> Data in this exercise
___

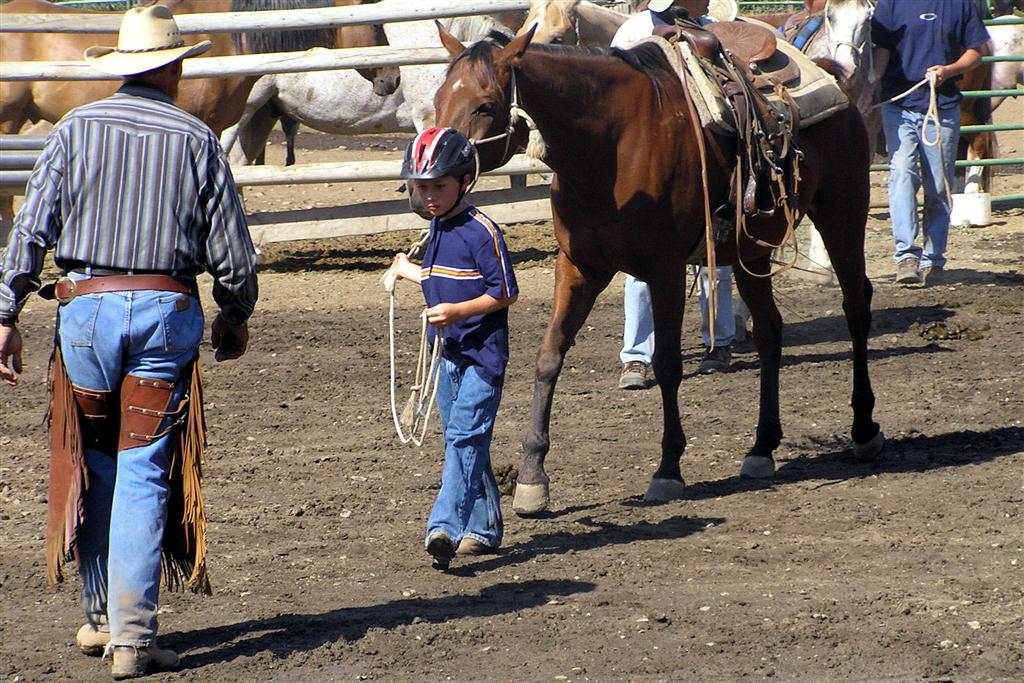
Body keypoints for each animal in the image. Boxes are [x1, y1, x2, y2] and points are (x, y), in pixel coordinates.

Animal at [431, 27, 883, 513]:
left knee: (856, 307)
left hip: (842, 215)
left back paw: (864, 430)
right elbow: (549, 356)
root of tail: (832, 81)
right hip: (751, 253)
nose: (432, 171)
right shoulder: (577, 267)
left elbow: (667, 364)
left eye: (485, 105)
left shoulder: (663, 269)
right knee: (770, 331)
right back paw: (762, 447)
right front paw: (533, 478)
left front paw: (668, 469)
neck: (608, 147)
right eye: (438, 96)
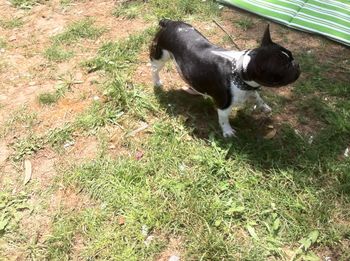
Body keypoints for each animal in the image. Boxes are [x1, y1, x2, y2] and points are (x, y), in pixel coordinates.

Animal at [149, 19, 300, 137]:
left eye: (291, 56)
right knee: (154, 69)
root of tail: (169, 23)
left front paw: (264, 107)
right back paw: (157, 82)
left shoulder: (251, 89)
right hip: (160, 55)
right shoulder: (223, 105)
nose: (296, 64)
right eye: (285, 67)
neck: (239, 71)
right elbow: (224, 119)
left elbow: (257, 97)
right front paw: (227, 132)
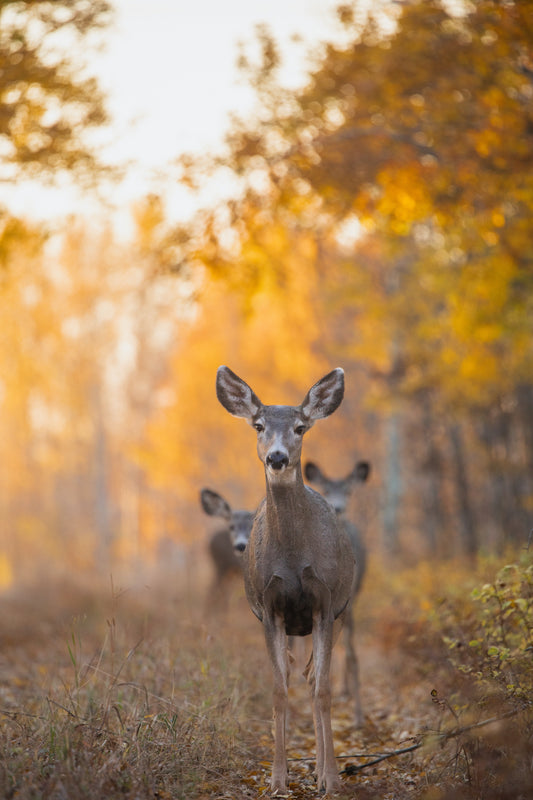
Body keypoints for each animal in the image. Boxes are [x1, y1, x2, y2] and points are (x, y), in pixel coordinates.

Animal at [216, 365, 354, 794]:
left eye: (300, 427)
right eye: (258, 425)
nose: (277, 457)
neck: (293, 559)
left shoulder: (325, 603)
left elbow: (323, 689)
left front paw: (331, 779)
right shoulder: (269, 607)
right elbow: (279, 689)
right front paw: (278, 780)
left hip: (342, 609)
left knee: (312, 678)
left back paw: (322, 770)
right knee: (299, 673)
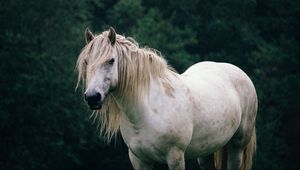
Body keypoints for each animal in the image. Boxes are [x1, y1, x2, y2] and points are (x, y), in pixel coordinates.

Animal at [76, 27, 256, 169]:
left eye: (111, 60)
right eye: (86, 62)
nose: (92, 97)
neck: (148, 110)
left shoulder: (175, 157)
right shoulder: (139, 160)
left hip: (237, 146)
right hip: (206, 151)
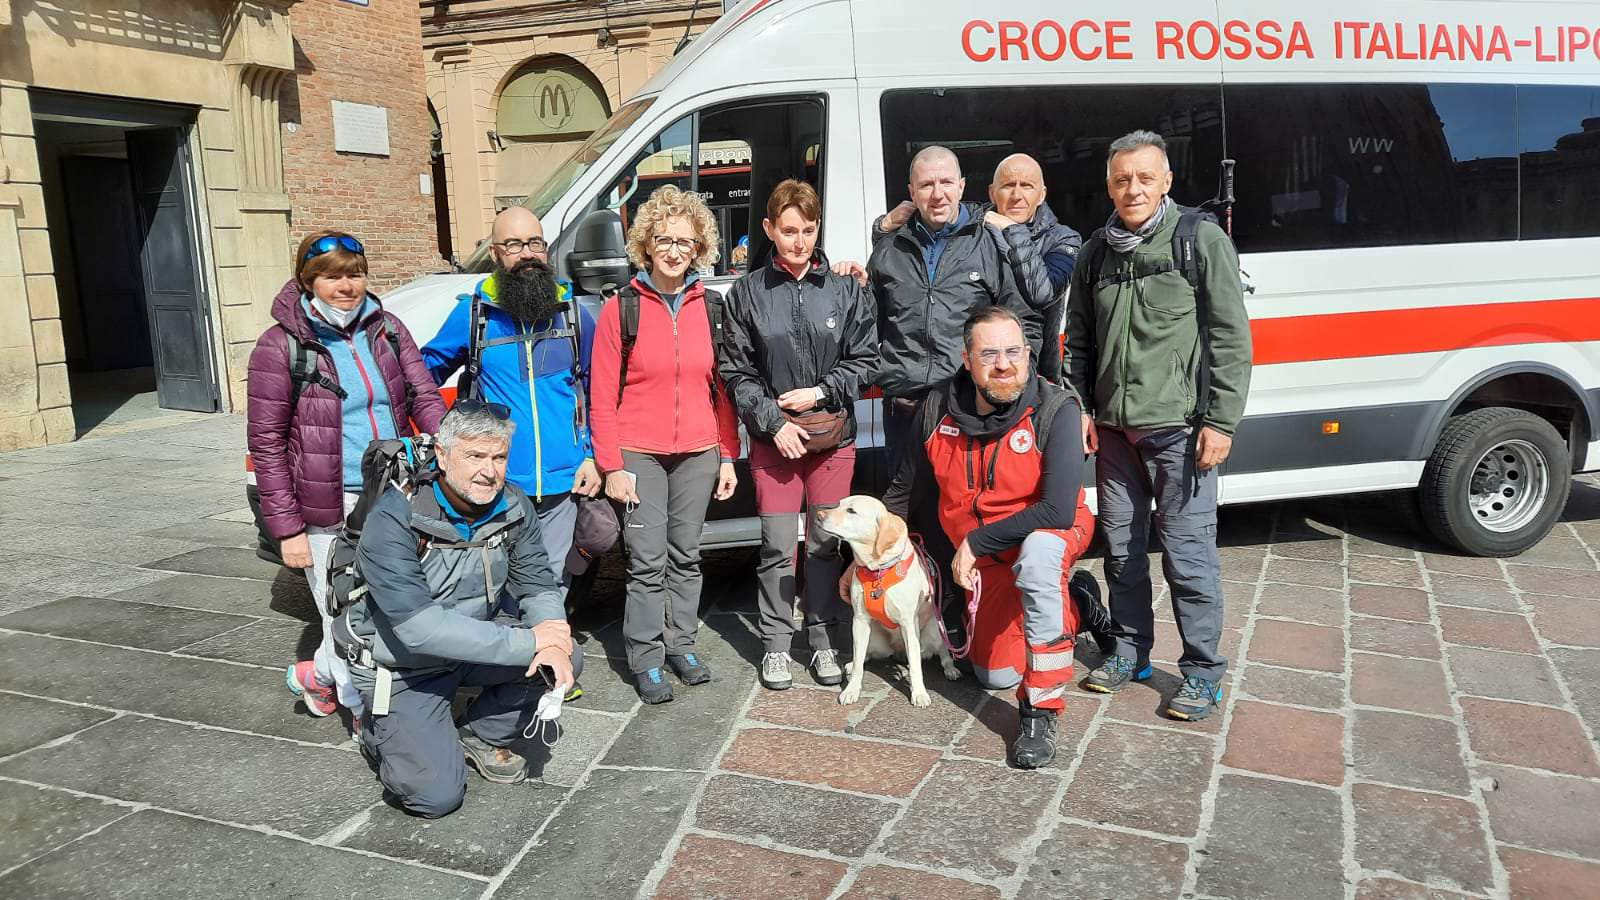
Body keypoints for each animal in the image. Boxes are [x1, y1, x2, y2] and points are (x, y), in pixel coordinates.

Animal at [819, 493, 953, 704]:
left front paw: (919, 693)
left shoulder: (909, 623)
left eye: (852, 510)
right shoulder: (859, 621)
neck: (877, 570)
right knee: (865, 654)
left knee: (940, 652)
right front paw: (851, 689)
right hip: (874, 637)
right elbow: (858, 663)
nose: (819, 515)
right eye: (838, 504)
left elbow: (916, 666)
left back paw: (950, 669)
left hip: (935, 630)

___

> Exercise brief
Retype the portion of the data above that starts on the line with "left hip: (842, 215)" and finishes on the line with "right knee: (770, 331)", including both of those lines.

> Result of this exercise
left hip: (842, 215)
left back paw: (864, 430)
right elbow: (549, 356)
root of tail: (832, 81)
right hip: (751, 253)
nose: (432, 171)
right shoulder: (577, 267)
left elbow: (667, 364)
left eye: (485, 105)
left shoulder: (663, 269)
right knee: (770, 331)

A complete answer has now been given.